* Provided passage *
□ □ □ □
Little did I know how restrictive social life in the Arab world can be. Everyone worries about me, not least of all my homestay mother (not to mention my real mom back home!), as I go about my daily business walking the streets of Damascus. Here are some tidbits of our culture clash when an independent American woman faces an Arab Muslim mother:

“Lindsay, don’t stay out too late, OK? Come home before 9:30.” 9:30! That hasn’t been my curfew since Junior High. It didn’t take me long to break that rule, since I consider myself a renter and not a daughter. “Lindsay, please, not after 10:30, OK?” We’ll see how long I can last. Unfortunately, for an anthropologist, culture doesn’t stop happening at 10:30, particularly in the Arab world where midday heat makes it more convenient to nap in the afternoon and stay up late, or during Ramadan when the city only truly wakes up from a zombie-like state after Iftaar (the break-fast) around 6pm.

On visitors in the house: “Lindsay, go in your room. The plumber is here to fix the water.” “Oh, it’s OK, I don’t mind. He doesn’t bother me.” “Lindsay, go in your room! He will see you.” “Really, it’s OK, I don’t mind.” “Lindsay, in your room!” Sometimes it feels like you are being imprisoned. Really, it’s not important that I don’t mind, it’s that she minds that there is a grown woman in her house that men can look at. She wants to protect her reputation for respectability and not become renowned for the young American girl on display in her home.

“Lindsay, go in your room. Is OK? My in-laws are here.” “Actually, I don’t want to go in my room, but I suppose I can study.” “Mmm, OK.” Later I found out that she was protecting me from their interrogation. They think that all American Jews are spies for Israel and wanted to ask me questions about it.

On shoes and clothing in the house: “Lindsay, don’t walk around the house in white socks. They will be so hard to get clean!,” “Oh, don’t worry about it, I don’t mind if my socks aren’t white on the bottom.” “Lindsay, put slippers on!” Of course, I think I am doing enough taking my shoes off at the door as far as rules go. And I also put on the special bathroom slippers every time I have to go to the restroom, just so I won’t get castigated. “Lindsay, here are the bathroom slippers. Use them.” Secretly, I take them off as I enjoy my private moments on the toilet.

One day, immediately after I had gotten out of the shower and went into my room to get dressed, a knock on my door: “Hhhhh, Lindsay, don’t walk under the fan when you are not dressed! You’ll catch a cold!” It is 90 degrees outside. Even in the moments when you think you have privacy (i.e., putting clothes on), there is someone watching and judging.
□ □ □ □
* Input data *

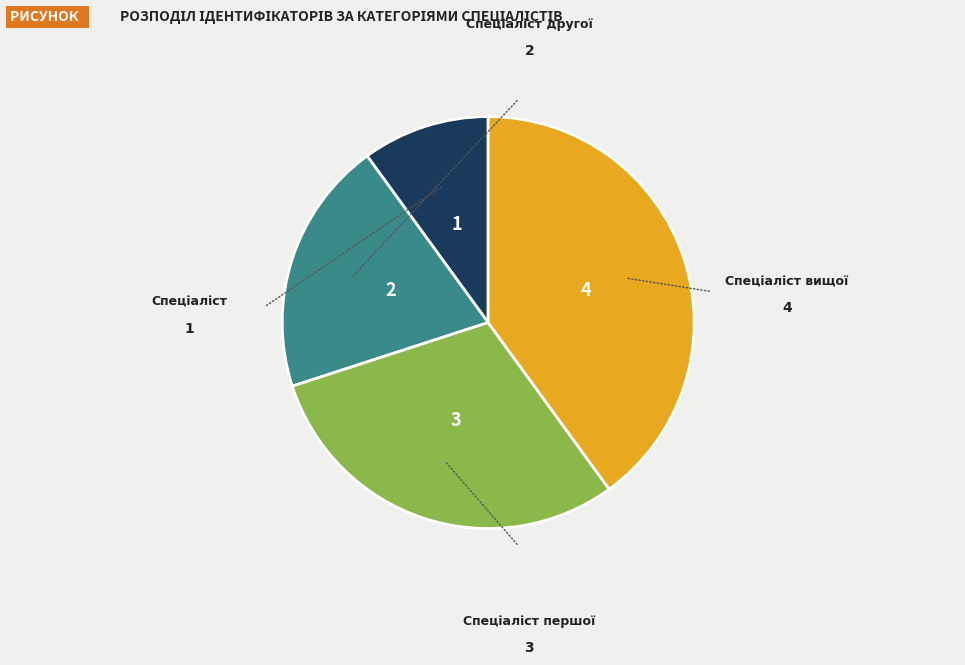

Is there a majority slice in this chart?

No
□ □ □ □
* Questions on the material *
#1 In the Damascus homestay account, what time did the homestay mother first tell Lindsay to be home by?
#2 Pick up the Damascus homestay account after its last sentence and write the next part in the same voice.
The data has no connection to the Damascus homestay account.

* Task results *
#1 Before 9:30.

#2
As I hung my clothes on the patio clothesline after my first attempt at using a Syrian washing machine, “Lindsay, put your underwear on the inside line and the clothes on the outside. That way men on the street can’t see your underclothes.” We live on the seventh floor.

A few miscellaneous items:
- “You want to shower today? Again? You just showered yesterday!” Water is a scarce resource in the Middle East. Particularly after the recent Lebanon war, Syria’s water supplies are stretched to the limit with the influx of refugees and sending humanitarian aid to Lebanon.
- “Turn the hot water heater off after you shower. It is dangerous.” True, but this advice came after I had somehow successfully been turning the hot water heater off without instruction for a week.
- “Don’t go in the elevator if there is a man in it. Take the stairs.”
- “Don’t talk to the neighbors. If they ask, tell them you are a friend of the family.”
- “Lindsay, put olive oil on your yogurt. It makes it better. Why don’t you put oil on?”
- “Drink tea with your breakfast. It makes the food taste less dry.”

Perhaps some of this advice is useful, it certainly serves to socialize a child into becoming a proper member of Syrian society. But as a grown woman who is paying to have a place to stay and not to lose her freedom, it can become suffocating. No matter how many times I tell her not to worry about me, that I am responsible for myself and that I am perfectly comfortable and safe here, she will worry about me just as she worries about her own daughter’s reputation and behavior.

To be fair, though, my homestay mother has also helped me with my Arabic, my colloquial speech, in translating my interview worksheets, in providing field data (knowingly and unknowingly), and she has food for me every day. It’s a shame I haven’t been able to separate social expectations of a Syrian girl in a Muslim family from our professional relationship! Such is fieldwork: intensive, intimate, non-stop, you can’t escape. This is how we work.

Tuesday, September 26, 2006

Carwatch Syria 2006

A GMC S.U.V. displaying an artistic rendering of Hafiz al-Asad in Sha'laan, Damascus.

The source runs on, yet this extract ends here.